Lungi dal determinismo, affrancato dal libero arbitrio, marca a uomo ma gioca a zona, giacché “il diavolo è chiunque e ovunque”. In zone a lui conosciute tanto quanto a Igor il Russo, le Valli di Comacchio ed Emilia involuta, insidia apparenze e istilla dubbi, apparecchiando infanticidi, scomodando ministeri degasperiani, frugando superstizioni e… affinando canini.
Quel che era vecchio è nuovo, anzi, è lo stesso, credulità e bigottismo per primi: Il Signor Diavolo dà del lei allo spettatore non (solo) per marcare un’aristocratica distanza, ma per segnalare la mancanza tra quel che pensiamo e quel che dovremmo, tra quel che siamo e quel che potremmo, nei riguardi del male e del nostro stare al mondo.
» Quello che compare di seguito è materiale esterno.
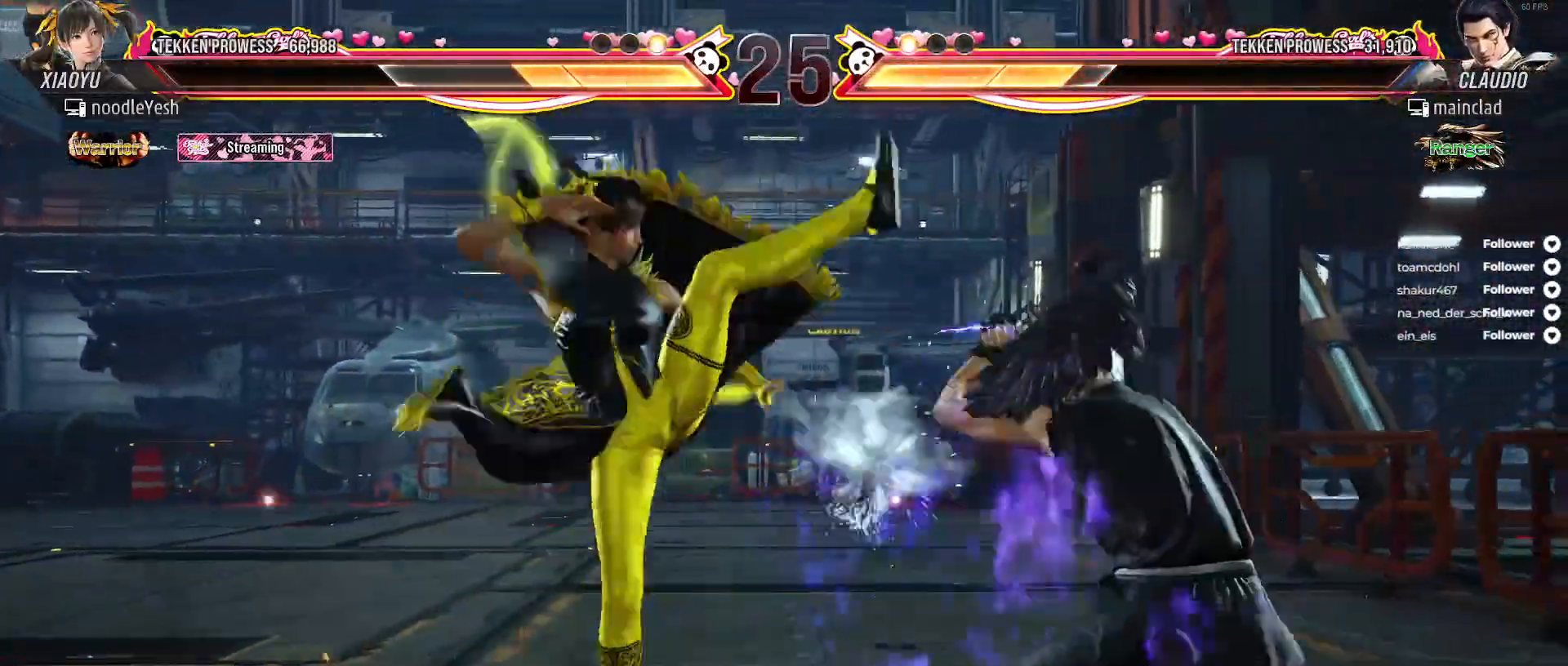
{"buttons": ["DPAD_LEFT"], "right_stick": "center", "events": [[183, "DPAD_RIGHT", "down"], [233, "A", "down"], [283, "DPAD_RIGHT", "up"], [350, "A", "up"], [367, "DPAD_LEFT", "down"], [400, "A", "down"], [483, "A", "up"]]}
Un ispettore non eccelso cercherà di sincerarsi, tutti gli altri di ingarbugliare e imbrogliare, Avati di ritrovarsi, dopo una non gratificante parentesi televisiva. Con gli aviti Lino Capolicchio, Gianni Cavina, Alessandro Haber e Massimo Bonetti, oltre che Gabriele Lo Giudice, Filippo Franchini e Andrea Roncato, si ritorna là dove le case hanno finestre che ridono e le notabili – Chiara Caselli, brava – le calze smagliate: la Balena Bianca impera, i religiosi non si toccano, i libri – il suo omonimo del 2018 – finiscono diversamente.
Sergio Stivaletti agli effetti, Amedeo Tommasi alle musiche e un déjà-vu che dribblando il vintage sa divenire scomoda inattualità, Il Signor Diavolo fa di necessità virtù, e ancor più il contrario: la forfora sulle giacche, le fronti imperlate, i volti sbranati, il verosimile è continuamente strattonato, ma a uscirne malconce sono le nostre certezze. Il diavolo certamente.